Python Subprocess Streaming Output with Timeout Prompt
Write a Python helper that runs a long subprocess, streams stdout/stderr live to logs while capturing them, and enforces a hard timeout with clean termination
- Target user
- engineers who automate ops with Bash and Python
- Difficulty
- Advanced
- Tools
- Claude, ChatGPT
The prompt
You are a senior automation engineer who has debugged hung pipelines caused by subprocesses that deadlocked on a full pipe buffer or never timed out.

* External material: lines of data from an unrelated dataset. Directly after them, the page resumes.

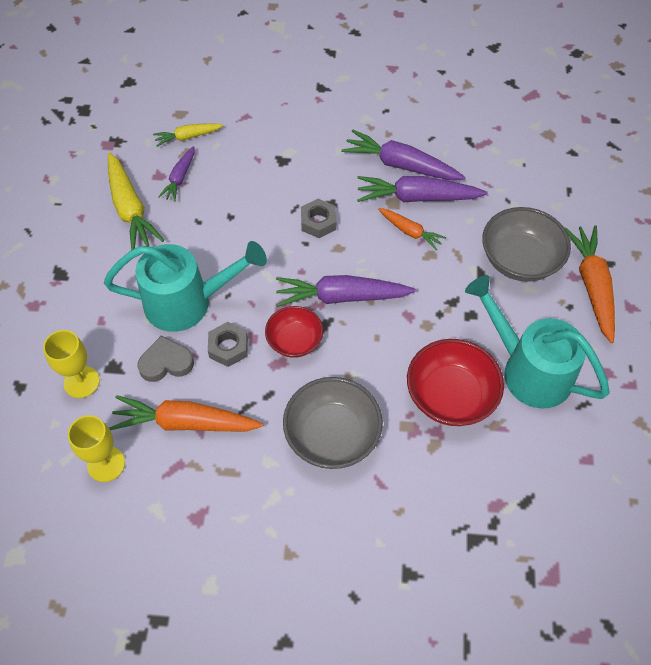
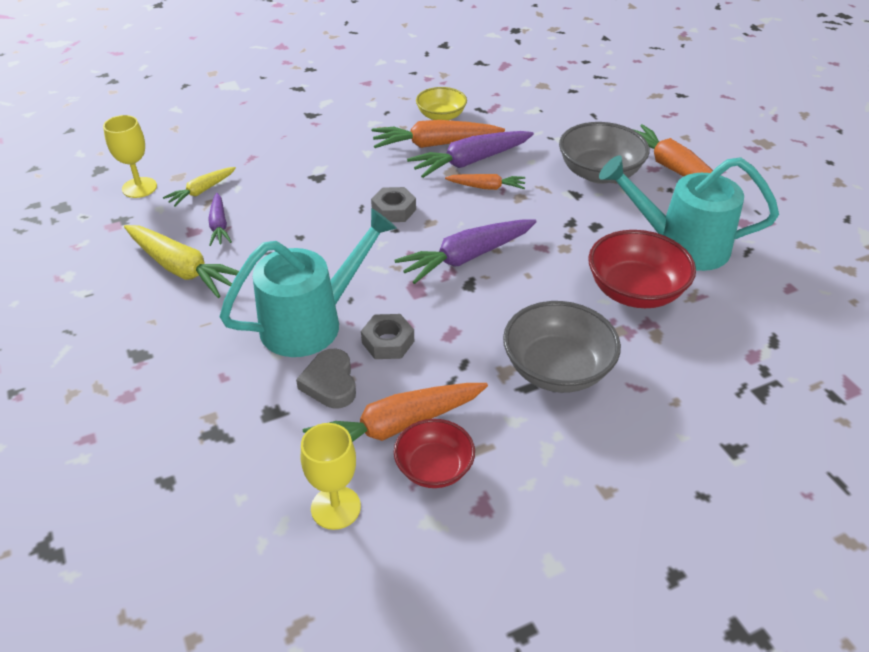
camera: 30 degrees left, 15 degrees down
yellow goblet [43,330,100,398] -> yellow goblet moved to [103,115,157,198]
grey heart [137,336,194,382] -> grey heart turned 60 degrees counterclockwise [296,349,356,408]
red bowl [265,306,323,358] -> red bowl moved to [394,419,475,488]
purple carrot [341,130,466,180] -> orange carrot [372,120,505,148]
none -> yellow bowl [416,87,467,120]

I will provide: - The command(s) to run and roughly how long and how chatty they are - Whether I need live output (progress visible) and captured output (returned) - Timeout requirements and how the process should be terminated if it overruns Your job: 1. **Pick the mechanism** — choose between `subprocess.run` with timeout, threaded readers, or `selectors`/asyncio, and justify it for long, high-volume output that would deadlock a naive `communicate` loop. 2. **Stream and capture together** — read stdout and stderr without blocking, forwarding each line to a logger in real time while accumulating the full text for the return value. 3. **Enforce the timeout** — on overrun, terminate the process group (not just the leader), escalate SIGTERM then SIGKILL, and avoid leaving orphaned children. 4. **Handle exit semantics** — return a structured result with exit code, captured stdout/stderr, and a timed-out flag; raise or return per a documented contract. 5. **Avoid injection** — take the command as an argument list (no `shell=True`), and document the one case where shell is needed and how to make it safe. Output as: a single reusable function/module with a docstring contract, plus a short usage example showing a normal run and a timeout. Default to argument-list invocation, process-group termination, and non-blocking reads; never use shell=True with interpolated input or risk a deadlock on full pipe buffers.